Last week he got in a car accident. I woman t-boned him on the drivers side. They had to use the jaws of life to get him out but at the time he was still conscious. He even joked with the paramedics that he "could really go for an anchovie pizza and some beers right about now." At the time, is condition was critical, but it looked like he would pull through, even after slipping into a coma. But on Thursday morning, his MRI showed blood pooling in his brain and he suddenly took a turn for the worst. Thursday evening I went with my sister's to say our goodbyes, as the next day they were going to take him off oxygen, and the chances that he would breath on his own were slim.
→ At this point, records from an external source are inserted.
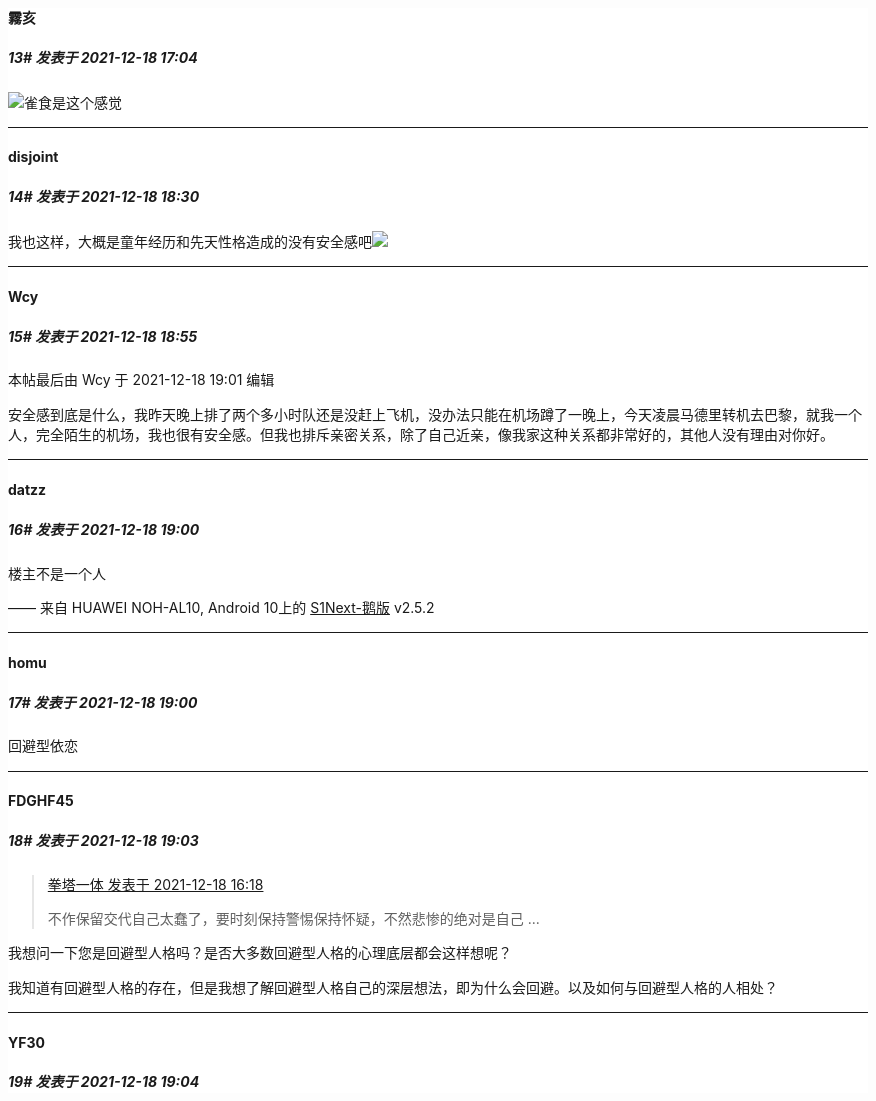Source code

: ####  霧亥  
##### 13#       发表于 2021-12-18 17:04

<img src="https://static.saraba1st.com/image/smiley/face2017/001.png" referrerpolicy="no-referrer">雀食是这个感觉

*****

####  disjoint  
##### 14#       发表于 2021-12-18 18:30

我也这样，大概是童年经历和先天性格造成的没有安全感吧<img src="https://static.saraba1st.com/image/smiley/face2017/001.png" referrerpolicy="no-referrer">

*****

####  Wcy  
##### 15#       发表于 2021-12-18 18:55

 本帖最后由 Wcy 于 2021-12-18 19:01 编辑 

安全感到底是什么，我昨天晚上排了两个多小时队还是没赶上飞机，没办法只能在机场蹲了一晚上，今天凌晨马德里转机去巴黎，就我一个人，完全陌生的机场，我也很有安全感。但我也排斥亲密关系，除了自己近亲，像我家这种关系都非常好的，其他人没有理由对你好。

*****

####  datzz  
##### 16#       发表于 2021-12-18 19:00

楼主不是一个人

—— 来自 HUAWEI NOH-AL10, Android 10上的 [S1Next-鹅版](https://github.com/ykrank/S1-Next/releases) v2.5.2

*****

####  homu  
##### 17#       发表于 2021-12-18 19:00

回避型依恋

*****

####  FDGHF45  
##### 18#       发表于 2021-12-18 19:03

<blockquote><a href="httphttps://bbs.saraba1st.com/2b/forum.php?mod=redirect&amp;goto=findpost&amp;pid=53987847&amp;ptid=2043218" target="_blank">拳塔一体 发表于 2021-12-18 16:18</a>

不作保留交代自己太蠢了，要时刻保持警惕保持怀疑，不然悲惨的绝对是自己 ...</blockquote>
我想问一下您是回避型人格吗？是否大多数回避型人格的心理底层都会这样想呢？

我知道有回避型人格的存在，但是我想了解回避型人格自己的深层想法，即为什么会回避。以及如何与回避型人格的人相处？

*****

####  YF30  
##### 19#       发表于 2021-12-18 19:04
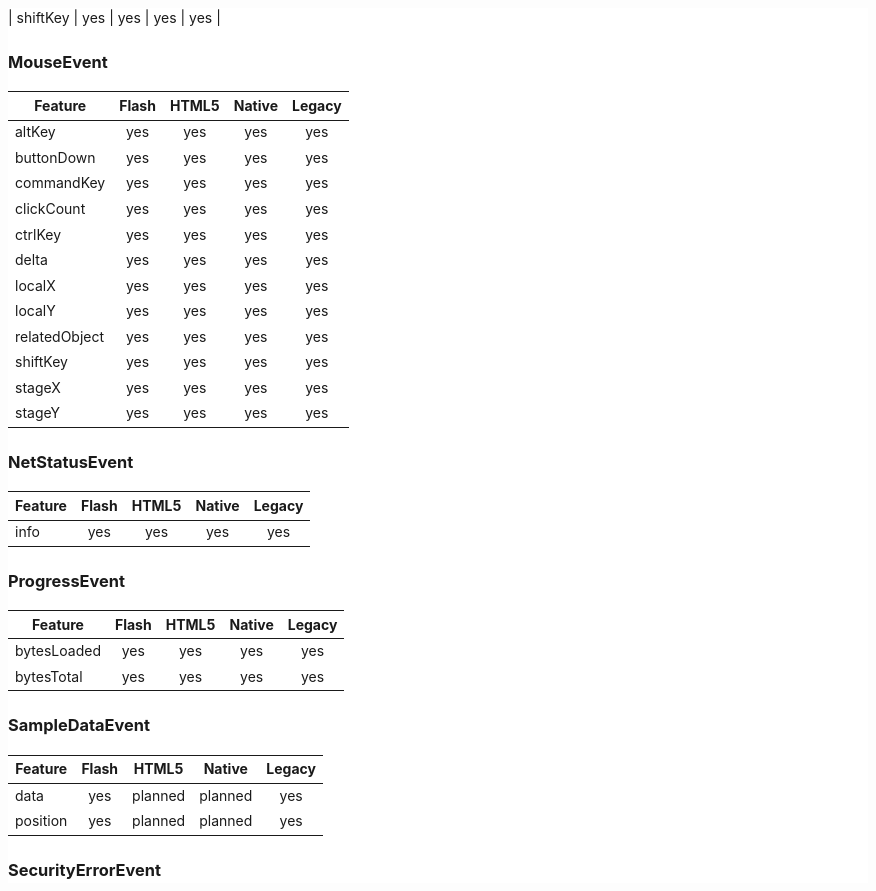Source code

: | shiftKey | yes | yes | yes | yes |

### MouseEvent

| Feature | Flash | HTML5 | Native | Legacy |
| ------- |:-----:|:-----:|:------:|:------:|
| altKey | yes | yes | yes | yes |
| buttonDown | yes | yes | yes | yes |
| commandKey | yes | yes | yes | yes |
| clickCount | yes | yes | yes | yes |
| ctrlKey | yes | yes | yes | yes |
| delta | yes | yes | yes | yes |
| localX | yes | yes | yes | yes |
| localY | yes | yes | yes | yes |
| relatedObject | yes | yes | yes | yes |
| shiftKey | yes | yes | yes | yes |
| stageX | yes | yes | yes | yes |
| stageY | yes | yes | yes | yes |

### NetStatusEvent

| Feature | Flash | HTML5 | Native | Legacy |
| ------- |:-----:|:-----:|:------:|:------:|
| info | yes | yes | yes | yes |

### ProgressEvent

| Feature | Flash | HTML5 | Native | Legacy |
| ------- |:-----:|:-----:|:------:|:------:|
| bytesLoaded | yes | yes | yes | yes |
| bytesTotal | yes | yes | yes | yes |

### SampleDataEvent

| Feature | Flash | HTML5 | Native | Legacy |
| ------- |:-----:|:-----:|:------:|:------:|
| data | yes | planned | planned | yes |
| position | yes | planned | planned | yes |

### SecurityErrorEvent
I don't really know hospital lingo, but when he was admitted to the Shock and Trauma ward, he was scaled at a 12. The day we came to see him he was a 6. I was informed you don't come back from a 6. And if you do, you'll never be the same. 

Let me just say that if there is a list of places I don't ever want to visit again, it would be the Shock and Trauma ward. There is so much sadness and pain there. I know many probably come and go after being admitted, but I know there are some, like Kenny, who never left. I couldn't wrap my brain around the fact that there were so many other rooms occupied; so many other grieving families; so many people clinging to life and hoping to come out fighting. It amazes me, the amount of suffering that goes on around us while we go about our day-to-day.

My aunt said at the hospital that they weren't going to sue the woman that hit him because it wasn't worth ruining two lives. I'm sure that's a hard pill to swallow when you're experiencing grief and want someone to blame. Often times the guilt and regret that we beat ourselves up with, is greater than any punishment that someone could think up. 

I've come away with a greater understanding of two things: First, you never know when your time on this earth is up. It seems like you have a life time to get around to something, fulfill a dream, or apologize to so-and-so, but in reality, that's a risk we don't know will pay off. Second, I now have a better understanding of the responsibility I'm taking on when I get inside my car every morning. Driving has become second nature to many of us, and is just another part of the day, but we often times don't stop to realize how many lives have been carelessly take due to negligence.

Kenny... I know you're smiling down on all of us with an anchovie pizza in hand, and I hope you save one for me (sans anchovies of course)!.